Pandem(ania)

I really don’t recall the last time I woke up on a Sunday morning without the word pandemic being uttered or written. It’s a word I would surely like to forget. Instead, I would love to be writing about the Yankees and whether Judge will start to hit homers and whether Cole will get out of his pitching slum. I would even prefer writing about Jamal Adams and whether the Jets should renegotiate his contract or just let him stew?

Sadly, the Yankees haven’t even started playing, and the Jets are a long way from the start of their season.

Despite that Major League Baseball is due to start in July as are the NBA and NHL along with the NFL reporting to camp, the return of live sports seems as distant to me as a vaccine for COVID.

Perhaps it is the fact that states that had looked at New York and New Yorkers with disdain as their COVID numbers soared are now seeing their own explosion of cases? Maybe it’s because wearing a mask is considered  Un-American by some?

Blue States v Red States. Democrats v Republicans. Fauci v Trump.

Politicizing a disease seems a bit out there, but it is not the first time we have seen this,

AIDS spread over the world and through America, and to many, it was considered the Gay disease because it hit the Gay community the hardest. We learned differently as scientists grappled with ways to curtail its spread.

Some of the recommendations these scientists made were controversial to many. Promoting safe sex and clean needle exchanges were deemed immoral as if allowing thousands to suffer an agonizing death was acceptable.

Fortunately, society has learned to avoid the mistake of sacrificing lives for misguided theology.
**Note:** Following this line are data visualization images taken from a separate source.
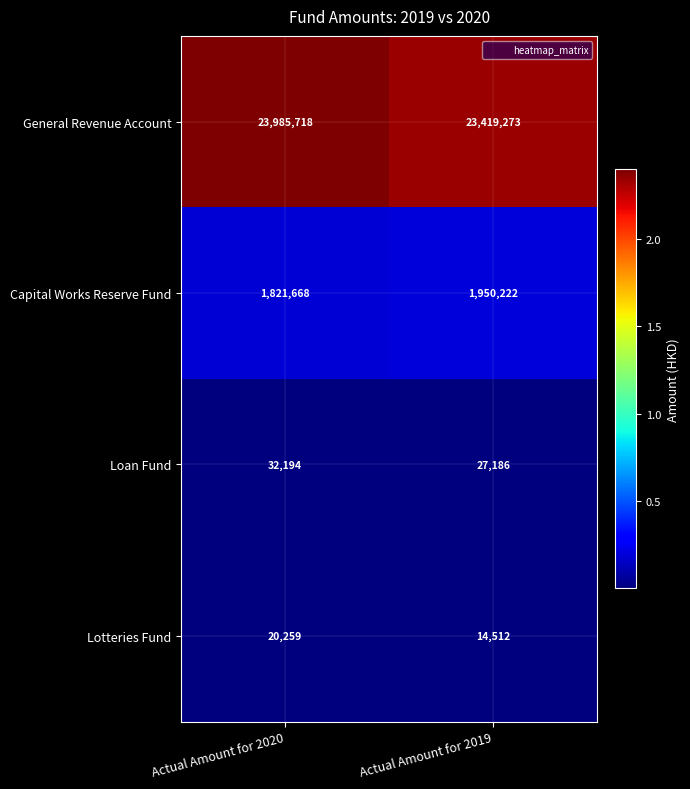

What is the difference between the Lotteries Fund values at Actual Amount for 2019 and Actual Amount for 2020?

5747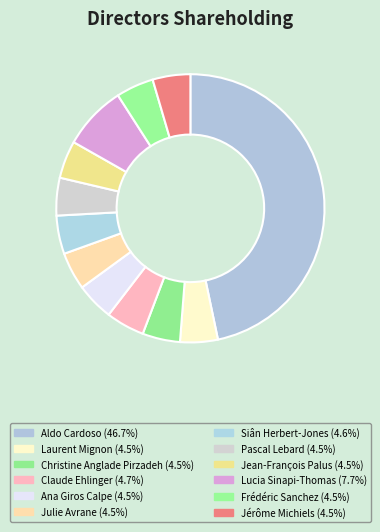

Which slice is the largest?

Aldo Cardoso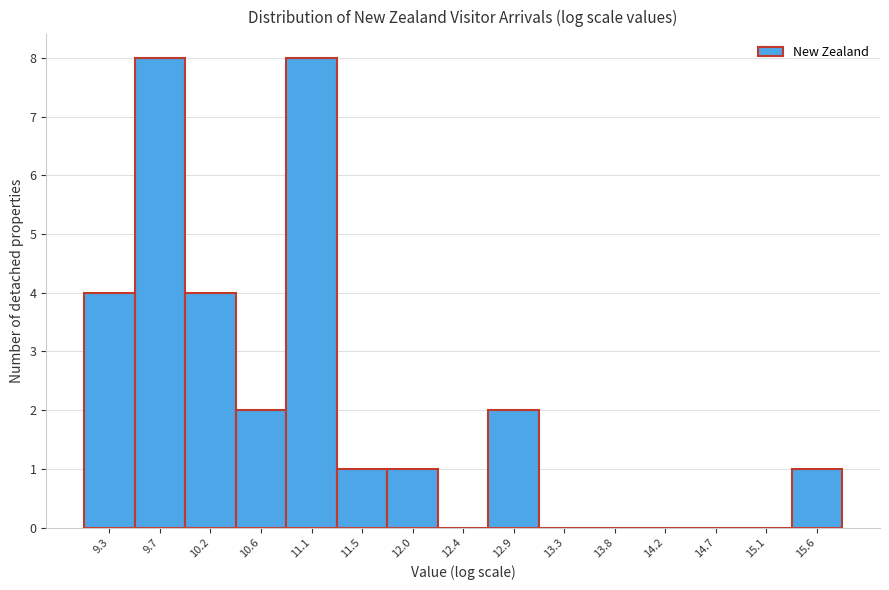

Reading left to right, what are all the values shown in this chart?

9.3=4	9.7=8	10.2=4	10.6=2	11.1=8	11.5=1	12.0=1	12.4=0	12.9=2	13.3=0	13.8=0	14.2=0	14.7=0	15.1=0	15.6=1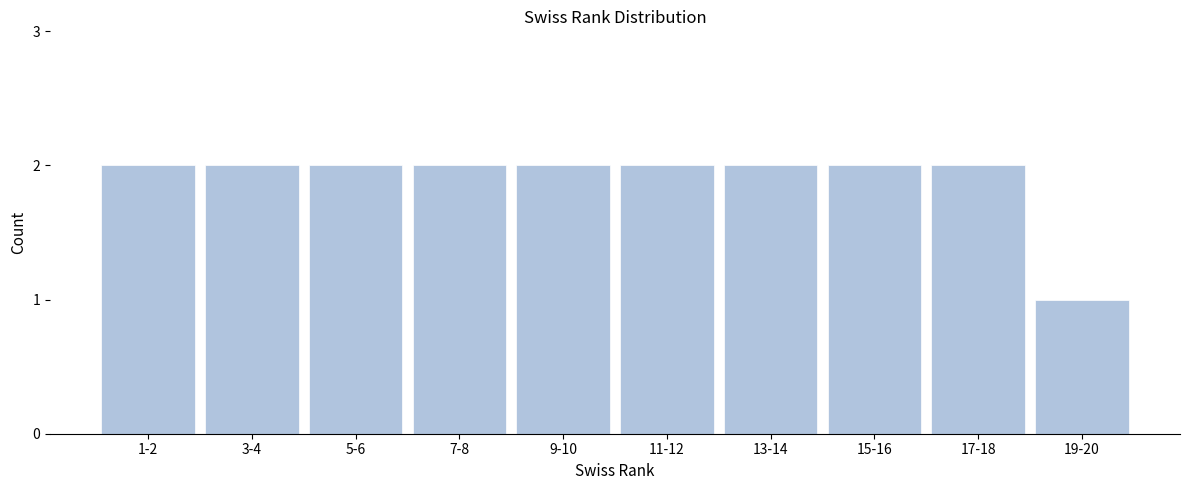

Reading right to left, extract all data points from this chart.

19-20=1	17-18=2	15-16=2	13-14=2	11-12=2	9-10=2	7-8=2	5-6=2	3-4=2	1-2=2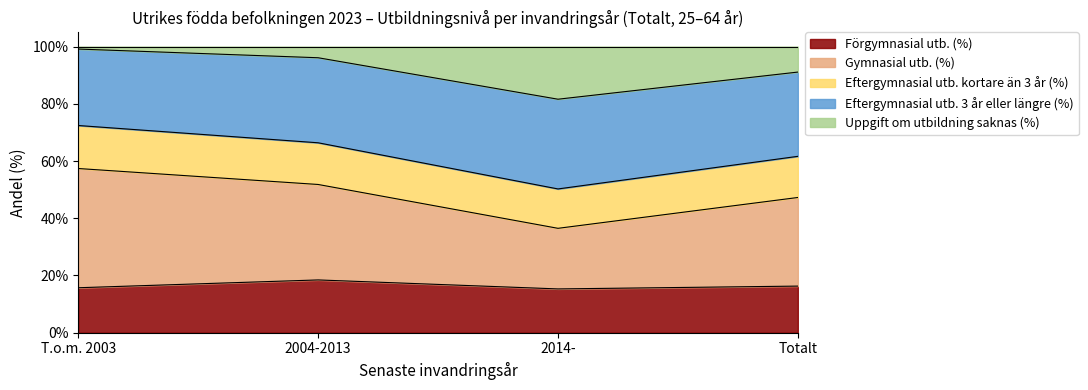

True or false: Uppgift om utbildning saknas (%) has more than 2 points higher than both neighbors.

False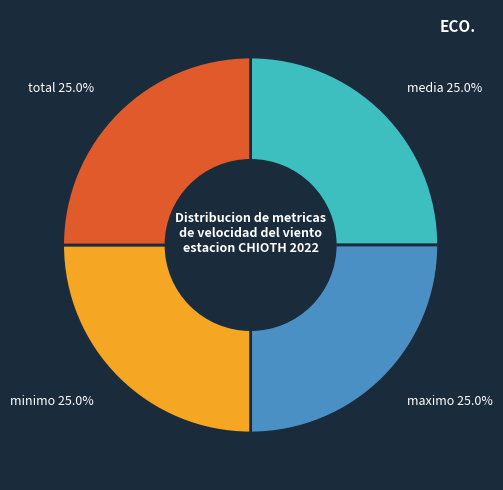

Combined, what portion of the pie is media and maximo?

50.0%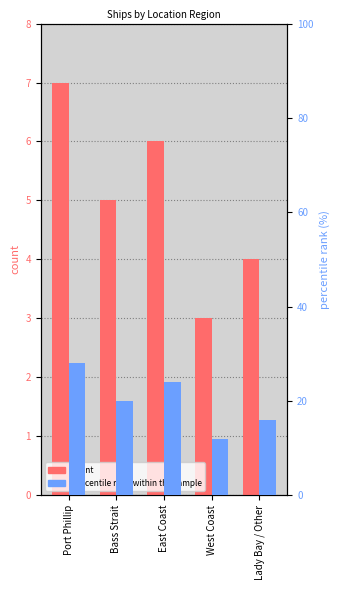

What is the label of the 5th bar from the left?

Lady Bay / Other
Even in the nineteenth century, as our nation was expanding and industrializing, a new plague ravaged our shores. Cholera struck the poor harder than other populations. So, it was easy to blame the poor for this disease. Instead of looking at the conditions under which they lived, especially poor sanitation, the afflicted were deemed responsible for their own demise.

Today, COVID and our nation’s response has been colored by our politics. If you are a Trumper, you’re more likely to shun the mask. If you are a Democrat, you want the nation to shut down once again.
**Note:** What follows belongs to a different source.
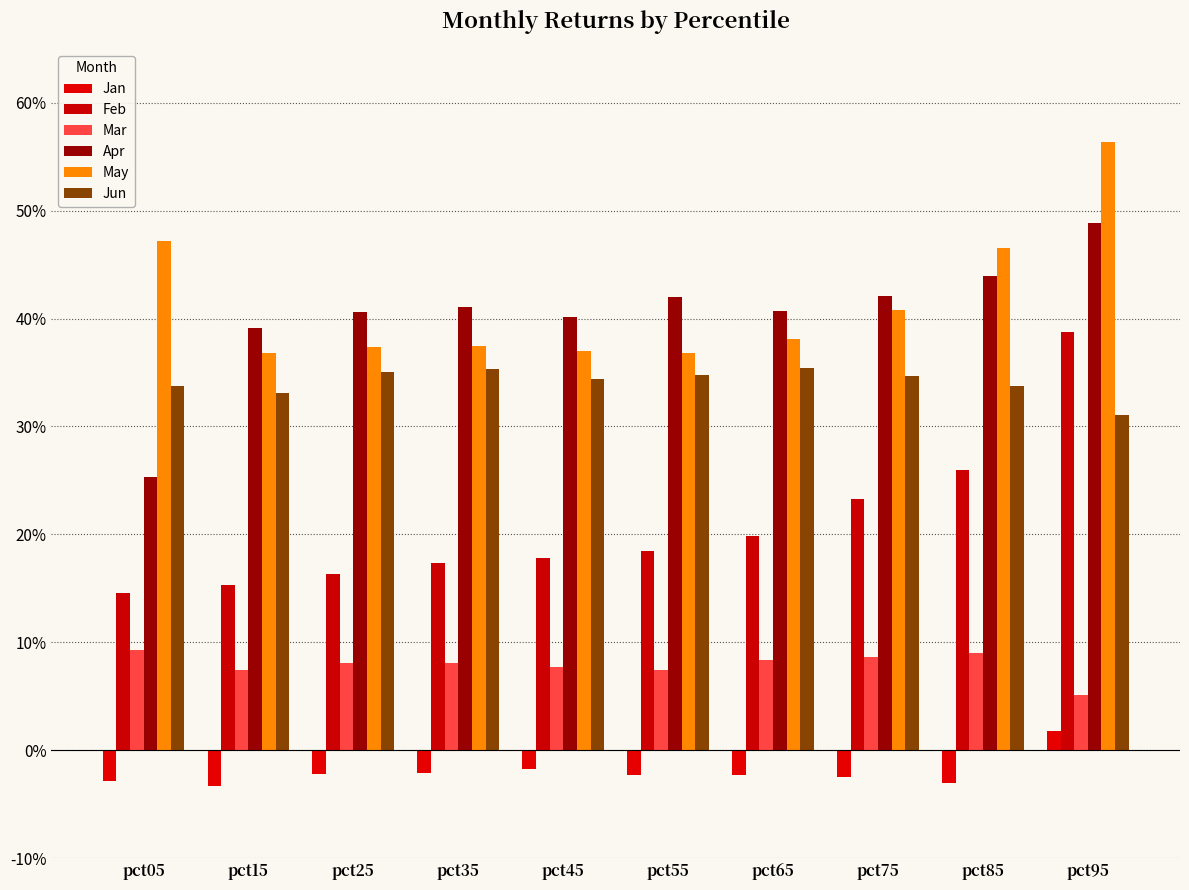

Which series has the largest total across all categories?

May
It’s a disease. It recognizes no party affiliation. It’s not even respectful of age, gender, or race.

If there is one thing we should all be able to agree on it is that it is a disease that needs a cure. But, before we get the cure, we need to take precautions.

Going to bars. Going to baseball games. Going to see Macy’s fireworks on the Fourth of July are all things that anyone would want to do on a summer day. But this year we really have to stay home. It’s a tremendous sacrifice to do so, and many people are losing money because of this. But Americans have made sacrifices before.

Thinking of others is what many Americans have done best.